EXERCISE DATA.
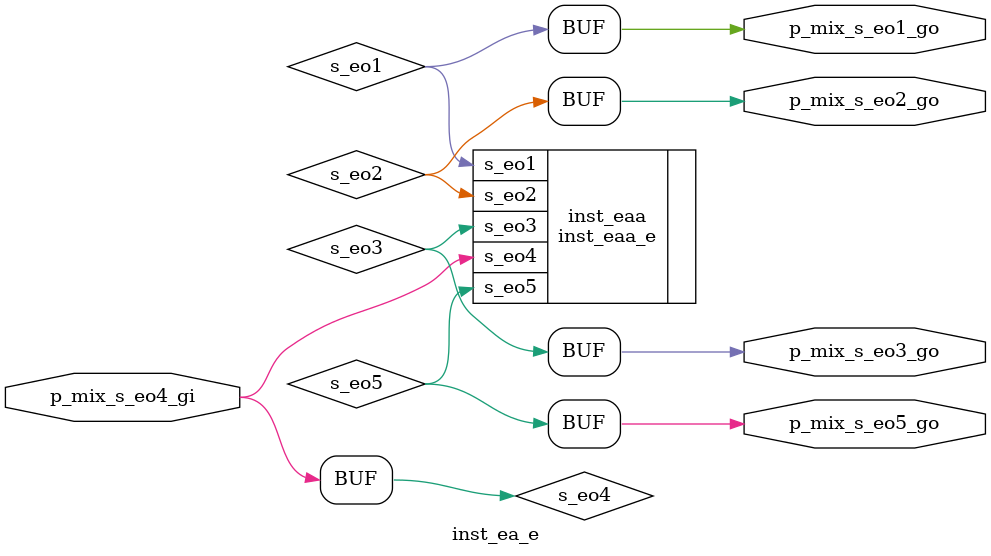
<source format=v>


`timescale 1ns/10ps


	// No `defines in this module

module inst_ea_e
	//
	// Generated module inst_ea
	//
		(
		p_mix_s_eo1_go,
		p_mix_s_eo2_go,
		p_mix_s_eo3_go,
		p_mix_s_eo4_gi,
		p_mix_s_eo5_go
		);
		// Generated Module Inputs:
		input		p_mix_s_eo4_gi;
		// Generated Module Outputs:
		output		p_mix_s_eo1_go;
		output		p_mix_s_eo2_go;
		output		p_mix_s_eo3_go;
		output		p_mix_s_eo5_go;
		// Generated Wires:
		wire		p_mix_s_eo1_go;
		wire		p_mix_s_eo2_go;
		wire		p_mix_s_eo3_go;
		wire		p_mix_s_eo4_gi;
		wire		p_mix_s_eo5_go;
		// End of generated module header


    // Internal signals

		//
		// Generated Signal List
		//
			wire  s_eo1; // __W_PORT_SIGNAL_MAP_REQ
			wire  s_eo2; // __W_PORT_SIGNAL_MAP_REQ
			wire  s_eo3; // __W_PORT_SIGNAL_MAP_REQ
			wire  s_eo4; // __W_PORT_SIGNAL_MAP_REQ
			wire  s_eo5; // __W_PORT_SIGNAL_MAP_REQ
		//
		// End of Generated Signal List
		//


    // %COMPILER_OPTS%

	// Generated Signal Assignments
			assign	p_mix_s_eo1_go = s_eo1;  // __I_O_BIT_PORT
			assign	p_mix_s_eo2_go = s_eo2;  // __I_O_BIT_PORT
			assign	p_mix_s_eo3_go = s_eo3;  // __I_O_BIT_PORT
			assign	s_eo4 = p_mix_s_eo4_gi;  // __I_I_SLICE_PORT // __I_SINGLE_BIT (0)
			assign	p_mix_s_eo5_go = s_eo5;  // __I_O_BIT_PORT


    //
    // Generated Instances
    // wiring ...

	// Generated Instances and Port Mappings
		// Generated Instance Port Map for inst_eaa
		inst_eaa_e inst_eaa(
			.s_eo1(s_eo1),
			.s_eo2(s_eo2),
			.s_eo3(s_eo3),
			.s_eo4(s_eo4),
			.s_eo5(s_eo5)
		);
		// End of Generated Instance Port Map for inst_eaa

		// Generated Instance Port Map for inst_eab
		inst_eab_e inst_eab(

		);
		// End of Generated Instance Port Map for inst_eab

		// Generated Instance Port Map for inst_eac
		inst_eac_e inst_eac(

		);
		// End of Generated Instance Port Map for inst_eac



endmodule
//
// End of Generated Module rtl of inst_ea_e
//
//
//!End of Module/s
// --------------------------------------------------------------

</source>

WHAT YOU ARE ASKED TO DO. Repeat exactly, and only, the lines from the line with "of Generated Instance Port Map for inst_eaa" through the end of the listing above, both ends included.

ANSWER AREA.
		// End of Generated Instance Port Map for inst_eaa

		// Generated Instance Port Map for inst_eab
		inst_eab_e inst_eab(

		);
		// End of Generated Instance Port Map for inst_eab

		// Generated Instance Port Map for inst_eac
		inst_eac_e inst_eac(

		);
		// End of Generated Instance Port Map for inst_eac



endmodule
//
// End of Generated Module rtl of inst_ea_e
//
//
//!End of Module/s
// --------------------------------------------------------------

</source>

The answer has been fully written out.